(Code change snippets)

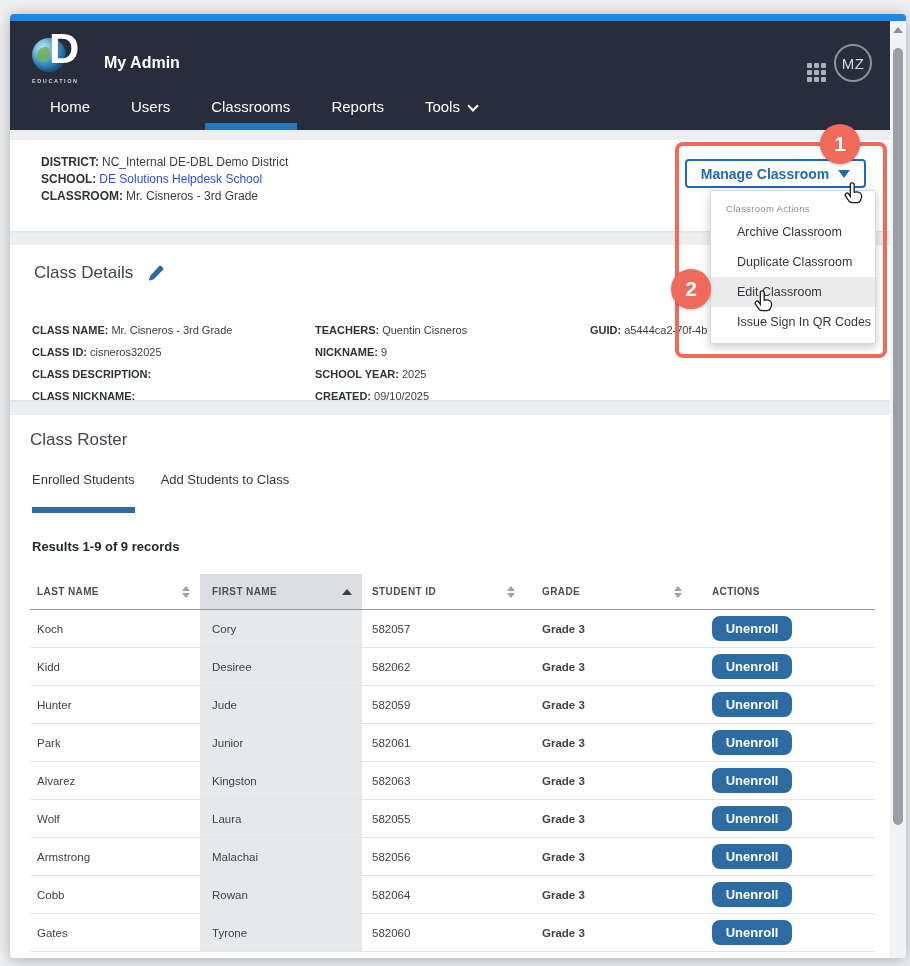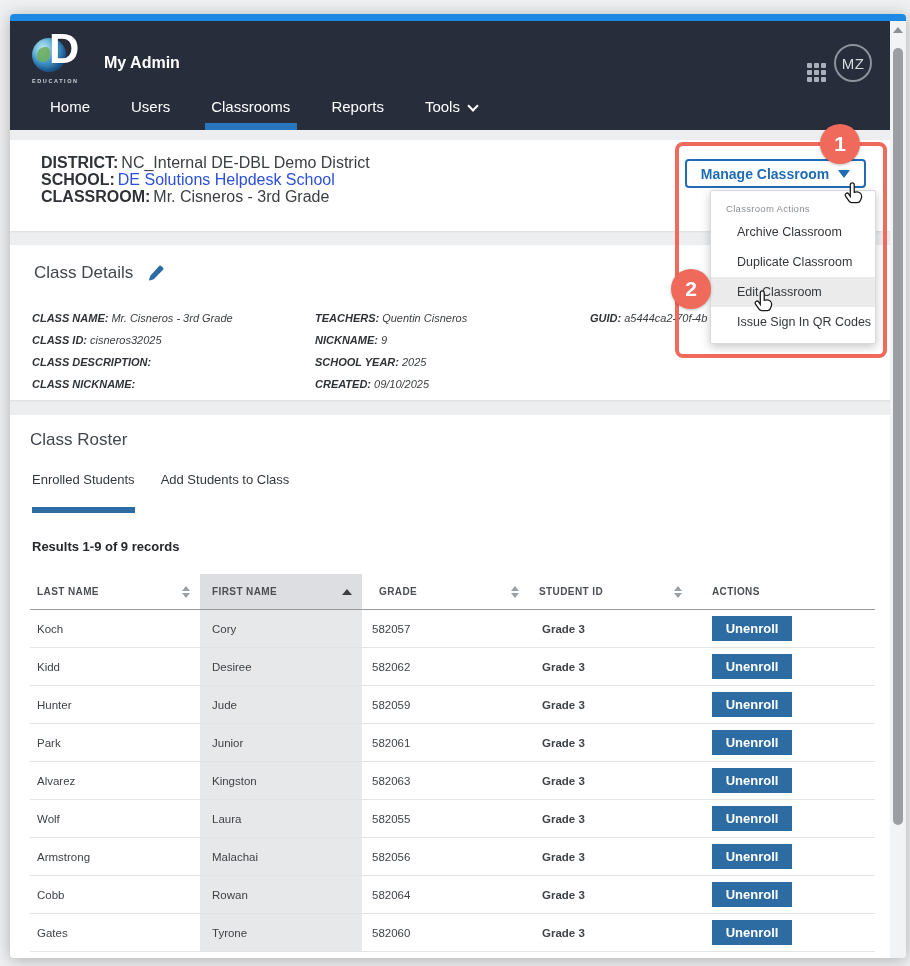--- a/index.html
+++ b/index.html
@@ -59,7 +59,7 @@
   .content { width:880px; }
   .card { background:#fff; width:880px; box-shadow:0 1px 2px rgba(0,0,0,.07); position:relative; }
   .card-context { margin-top:10px; height:91px; padding:14px 20px; }
-  .ctx-line { font-size:16px; line-height:17px; color:#3c4043;padding-left:11px; }
+  .ctx-line { font-size:12px; line-height:17px; color:#3c4043;padding-left:11px; }
   .ctx-label { font-weight:bold; color:#2f3337; margin-right:3px; }
   .link { color:#2c4fdd; cursor:pointer; }
   .manage-btn {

Task to complete:
If a line in the data above holds the string "width", report that line.

Exercise response:
   .content { width:880px; }
   .card { background:#fff; width:880px; box-shadow:0 1px 2px rgba(0,0,0,.07); position:relative; }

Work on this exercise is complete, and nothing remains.